In my view, in addition to the need for an Article I immigration court to allow procedural fairness in removal proceedings, impartial justice requires that a single Article I immigration court be established to review administrative rulings and issue binding legal decisions applicable to all federal immigration administrative tribunals. This would include review of decisions of the U.S. Department of Labor‘s Board of Alien Labor Certification Appeals and Administrative Review Board, the U.S. Department of Justice‘s Office of the Chief Administrative Hearing Officer, U.S. Department of State‘s consular officers’ visa refusals, and the U.S. Department of Homeland Security‘s Administrative Appeals Office of USCIS.

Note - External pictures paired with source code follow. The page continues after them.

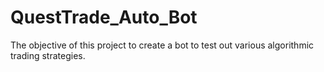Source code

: # QuestTrade_Auto_Bot
The objective of this project to create a bot to test out various algorithmic trading strategies.
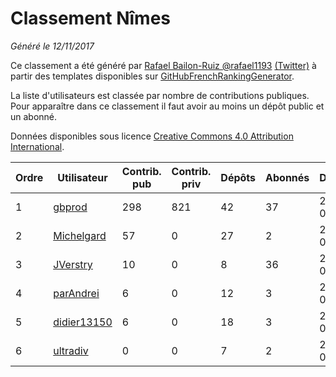 # Classement Nîmes

_Généré le 12/11/2017_

Ce classement a été généré par [Rafael Bailon-Ruiz @rafael1193](https://github.com/rafael1193/) [(Twitter)](https://twitter.com/rafael1193) à partir des templates disponibles sur [GitHubFrenchRankingGenerator](https://github.com/rafael1193/GitHubFrenchRankingGenerator).

La liste d'utilisateurs est classée par nombre de contributions publiques. Pour apparaître dans ce classement il faut avoir au moins un dépôt public et un abonné.

Données disponibles sous licence [Creative Commons 4.0 Attribution International](https://creativecommons.org/licenses/by/4.0/).

| Ordre | Utilisateur | Contrib. pub | Contrib. priv | Dépôts | Abonnés | Depuis | Avatar |
|-------|-------------|--------------|---------------|--------|---------|--------|--------|
|1|[gbprod](https://github.com/gbprod)|298|821|42|37|2013-03-02|![gbprod](https://avatars2.githubusercontent.com/u/3751019)|
|2|[Michelgard](https://github.com/Michelgard)|57|0|27|2|2015-06-23|![Michelgard](https://avatars2.githubusercontent.com/u/13021696)|
|3|[JVerstry](https://github.com/JVerstry)|10|0|8|36|2012-07-06|![JVerstry](https://avatars1.githubusercontent.com/u/1932372)|
|4|[parAndrei](https://github.com/parAndrei)|6|0|12|3|2009-09-18|![parAndrei](https://avatars1.githubusercontent.com/u/128460)|
|5|[didier13150](https://github.com/didier13150)|6|0|18|3|2010-01-18|![didier13150](https://avatars2.githubusercontent.com/u/184955)|
|6|[ultradiv](https://github.com/ultradiv)|0|0|7|2|2010-05-13|![ultradiv](https://avatars1.githubusercontent.com/u/276010)|
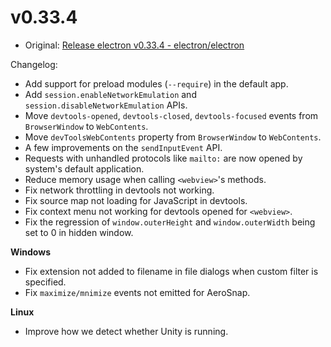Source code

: # v0.33.4

* Original: [Release electron v0.33.4 - electron/electron](https://github.com/electron/electron/releases/tag/v0.33.4)

Changelog:

* Add support for preload modules (`--require`) in the default app.
* Add `session.enableNetworkEmulation` and `session.disableNetworkEmulation` APIs.
* Move `devtools-opened`, `devtools-closed`, `devtools-focused` events from `BrowserWindow` to `WebContents`.
* Move `devToolsWebContents` property from `BrowserWindow` to `WebContents`.
* A few improvements on the `sendInputEvent` API.
* Requests with unhandled protocols like `mailto:` are now opened by system's default application.
* Reduce memory usage when calling `<webview>`'s methods.
* Fix network throttling in devtools not working.
* Fix source map not loading for JavaScript in devtools.
* Fix context menu not working for devtools opened for `<webview>`.
* Fix the regression of `window.outerHeight` and `window.outerWidth` being set to 0 in hidden window.

**Windows**

* Fix extension not added to filename in file dialogs when custom filter is specified.
* Fix `maximize/mnimize` events not emitted for AeroSnap.

**Linux**

* Improve how we detect whether Unity is running.
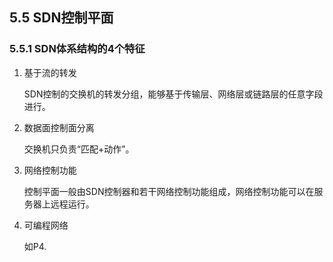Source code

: ## 5.5 SDN控制平面

### 5.5.1 SDN体系结构的4个特征

1. 基于流的转发
   
   SDN控制的交换机的转发分组，能够基于传输层、网络层或链路层的任意字段进行。

2. 数据面控制面分离
   
   交换机只负责“匹配+动作”。

3. 网络控制功能
   
   控制平面一般由SDN控制器和若干网络控制功能组成，网络控制功能可以在服务器上远程运行。

4. 可编程网络
   
   如P4.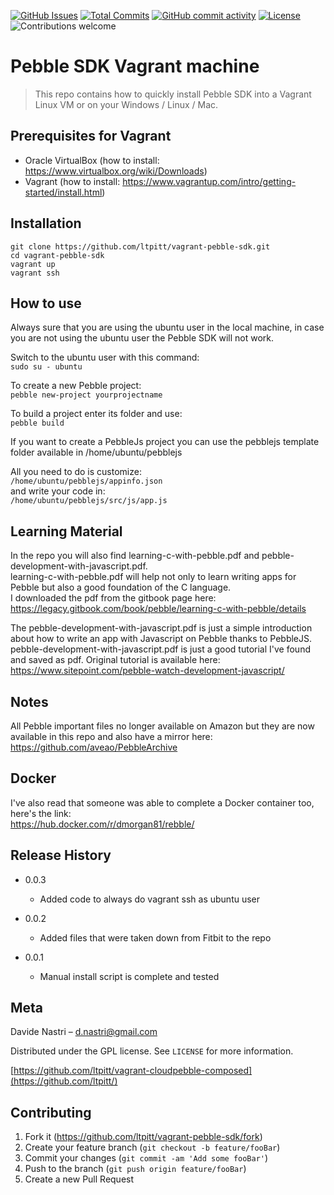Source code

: [![GitHub Issues](https://img.shields.io/github/issues-raw/ltpitt/vagrant-pebble-sdk)](https://github.com/ltpitt/vagrant-pebble-sdk/issues)
[![Total Commits](https://img.shields.io/github/last-commit/ltpitt/vagrant-pebble-sdk)](https://github.com/ltpitt/vagrant-pebble-sdk/commits)
[![GitHub commit activity](https://img.shields.io/github/commit-activity/4w/ltpitt/vagrant-pebble-sdk?foo=bar)](https://github.com/ltpitt/vagrant-pebble-sdk/commits)
[![License](https://img.shields.io/badge/license-MIT-blue.svg)](https://github.com/ltpitt/vagrant-pebble-sdk/blob/master/LICENSE)
![Contributions welcome](https://img.shields.io/badge/contributions-welcome-orange.svg)

# Pebble SDK Vagrant machine
> This repo contains how to quickly install Pebble SDK into a Vagrant Linux VM or on your Windows / Linux / Mac.

## Prerequisites for Vagrant  

- Oracle VirtualBox (how to install: https://www.virtualbox.org/wiki/Downloads)
- Vagrant (how to install: https://www.vagrantup.com/intro/getting-started/install.html)

## Installation

`git clone https://github.com/ltpitt/vagrant-pebble-sdk.git`  
`cd vagrant-pebble-sdk`  
`vagrant up`  
`vagrant ssh`  

## How to use

Always sure that you are using the ubuntu user in the local machine, in case you are not using the ubuntu user the Pebble SDK will not work.  

Switch to the ubuntu user with this command:  
`sudo su - ubuntu`

To create a new Pebble project:  
`pebble new-project yourprojectname`  

To build a project enter its folder and use:  
`pebble build`  

If you want to create a PebbleJs project you can use the pebblejs template folder available in /home/ubuntu/pebblejs  

All you need to do is customize:  
`/home/ubuntu/pebblejs/appinfo.json`  
and write your code in:  
`/home/ubuntu/pebblejs/src/js/app.js`  

## Learning Material

In the repo you will also find learning-c-with-pebble.pdf and pebble-development-with-javascript.pdf.  
learning-c-with-pebble.pdf will help not only to learn writing apps for Pebble but also a good foundation of the C language.  
I downloaded the pdf from the gitbook page here:  
https://legacy.gitbook.com/book/pebble/learning-c-with-pebble/details  

The pebble-development-with-javascript.pdf is just a simple introduction about how to write an app with Javascript on Pebble thanks to PebbleJS.  
pebble-development-with-javascript.pdf is just a good tutorial I've found and saved as pdf. Original tutorial is available here:  
https://www.sitepoint.com/pebble-watch-development-javascript/  

## Notes

All Pebble important files no longer available on Amazon but they are now available in this repo and also have a mirror here:  
https://github.com/aveao/PebbleArchive

## Docker
I've also read that someone was able to complete a Docker container too, here's the link:  
https://hub.docker.com/r/dmorgan81/rebble/

## Release History

* 0.0.3
    * Added code to always do vagrant ssh as ubuntu user

* 0.0.2
    * Added files that were taken down from Fitbit to the repo

* 0.0.1
    * Manual install script is complete and tested

## Meta

Davide Nastri – d.nastri@gmail.com

Distributed under the GPL license. See ``LICENSE`` for more information.

[https://github.com/ltpitt/vagrant-cloudpebble-composed](https://github.com/ltpitt/)

## Contributing

1. Fork it (<https://github.com/ltpitt/vagrant-pebble-sdk/fork>)
2. Create your feature branch (`git checkout -b feature/fooBar`)
3. Commit your changes (`git commit -am 'Add some fooBar'`)
4. Push to the branch (`git push origin feature/fooBar`)
5. Create a new Pull Request
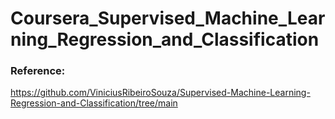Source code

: # Coursera_Supervised_Machine_Learning_Regression_and_Classification

### Reference: 
https://github.com/ViniciusRibeiroSouza/Supervised-Machine-Learning-Regression-and-Classification/tree/main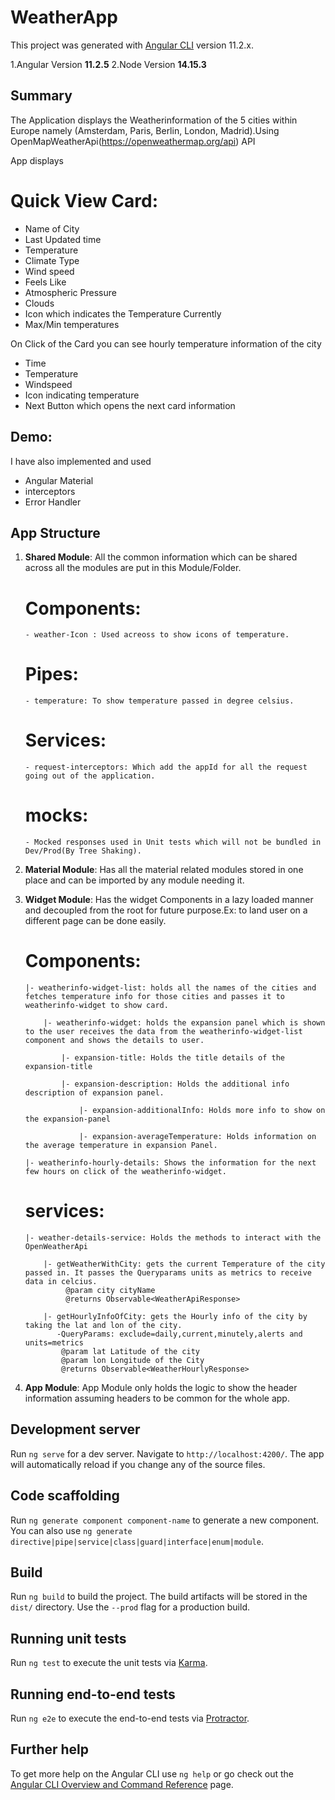# WeatherApp

This project was generated with [Angular CLI](https://github.com/angular/angular-cli) version 11.2.x.

1.Angular Version **11.2.5**
2.Node Version **14.15.3**

## Summary

The Application displays the Weatherinformation of the 5 cities within Europe namely (Amsterdam, Paris, Berlin, London, Madrid).Using OpenMapWeatherApi(https://openweathermap.org/api) API

App displays

# Quick View Card:

- Name of City
- Last Updated time
- Temperature
- Climate Type
- Wind speed
- Feels Like
- Atmospheric Pressure
- Clouds
- Icon which indicates the Temperature Currently
- Max/Min temperatures

On Click of the Card you can see hourly temperature information of the city

- Time
- Temperature
- Windspeed
- Icon indicating temperature
- Next Button which opens the next card information

## Demo:

I have also implemented and used

- Angular Material
- interceptors
- Error Handler

## App Structure

1.  **Shared Module**: All the common information which can be shared across all the modules are put in this Module/Folder.

    # Components:

        - weather-Icon : Used acreoss to show icons of temperature.

    # Pipes:

        - temperature: To show temperature passed in degree celsius.

    # Services:

        - request-interceptors: Which add the appId for all the request going out of the application.

    # mocks:

        - Mocked responses used in Unit tests which will not be bundled in Dev/Prod(By Tree Shaking).

2.  **Material Module**: Has all the material related modules stored in one place and can be imported by any module needing it.

3.  **Widget Module**: Has the widget Components in a lazy loaded manner and decoupled from the root for future purpose.Ex: to land user on a different page can be done easily.

    # Components:

        |- weatherinfo-widget-list: holds all the names of the cities and fetches temperature info for those cities and passes it to weatherinfo-widget to show card.

            |- weatherinfo-widget: holds the expansion panel which is shown to the user receives the data from the weatherinfo-widget-list component and shows the details to user.

                |- expansion-title: Holds the title details of the expansion-title

                |- expansion-description: Holds the additional info description of expansion panel.

                    |- expansion-additionalInfo: Holds more info to show on the expansion-panel

                    |- expansion-averageTemperature: Holds information on the average temperature in expansion Panel.

        |- weatherinfo-hourly-details: Shows the information for the next few hours on click of the weatherinfo-widget.

    # services:

        |- weather-details-service: Holds the methods to interact with the OpenWeatherApi

            |- getWeatherWithCity: gets the current Temperature of the city passed in. It passes the Queryparams units as metrics to receive data in celcius.
                 @param city cityName
                 @returns Observable<WeatherApiResponse>

            |- getHourlyInfoOfCity: gets the Hourly info of the city by taking the lat and lon of the city.
               -QueryParams: exclude=daily,current,minutely,alerts and units=metrics
                @param lat Latitude of the city
                @param lon Longitude of the City
                @returns Observable<WeatherHourlyResponse>

4.  **App Module**: App Module only holds the logic to show the header information assuming headers to be common for the whole app.

## Development server

Run `ng serve` for a dev server. Navigate to `http://localhost:4200/`. The app will automatically reload if you change any of the source files.

## Code scaffolding

Run `ng generate component component-name` to generate a new component. You can also use `ng generate directive|pipe|service|class|guard|interface|enum|module`.

## Build

Run `ng build` to build the project. The build artifacts will be stored in the `dist/` directory. Use the `--prod` flag for a production build.

## Running unit tests

Run `ng test` to execute the unit tests via [Karma](https://karma-runner.github.io).

## Running end-to-end tests

Run `ng e2e` to execute the end-to-end tests via [Protractor](http://www.protractortest.org/).

## Further help

To get more help on the Angular CLI use `ng help` or go check out the [Angular CLI Overview and Command Reference](https://angular.io/cli) page.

The decisions of an Article I immigration court would no longer be subject to reversal by the Attorney General who has authority under Section 103(a)(1) of the Immigration and Nationality Act (INA) to make binding law (“determination and ruling by the Attorney General with respect to all questions of law shall be controlling”). Rather, just like other Article I courts, such as the Bankruptcy Court and the Tax Court, Article I judicial decisions are legally binding and cannot be overturned by an Executive Branch official.
I am prompted to write this article because of two significant developments.
On October 12, 2023, the Executive Office for Immigration Review published an interim final rule (IFR) with an opportunity for comment which makes review of decisions of the DOJ’s Office of the Chief Administrative Hearing Officer interpreting the antidiscrimination provisions of the INA, Section 274B, reversible by the Attorney General.
To be sure, the purpose of the IFR is to seek to comply with a 2021 Supreme Court decision, United States v. Arthrex, Inc., which held that, under Article II of the Constitution, decisions issued by certain inferior officers exercising adjudicatory authority must be subject to review by a politically accountable official, such as an officer appointed by the President with the advice and consent of the Senate.
On October 18, 2023, the Subcommittee on Immigration, Citizenship, and Border Security of the Senate Judiciary Committee held a hearing (“Preserving Due Process and the Rule of Law: Examining the Status of Our Nation’s Immigration Courts”) where testimony from multiple witnesses confirmed the need for an Article I immigration court.
Our nation’s immigration laws cry out for a single judicial body that can harmonize the many disparate voice of federal immigration agencies by issuing binding rulings that may only be overridden by a higher court.
The citizenry and the immigration stakeholder community deserve no less. Let’s rebalance the scales of justice.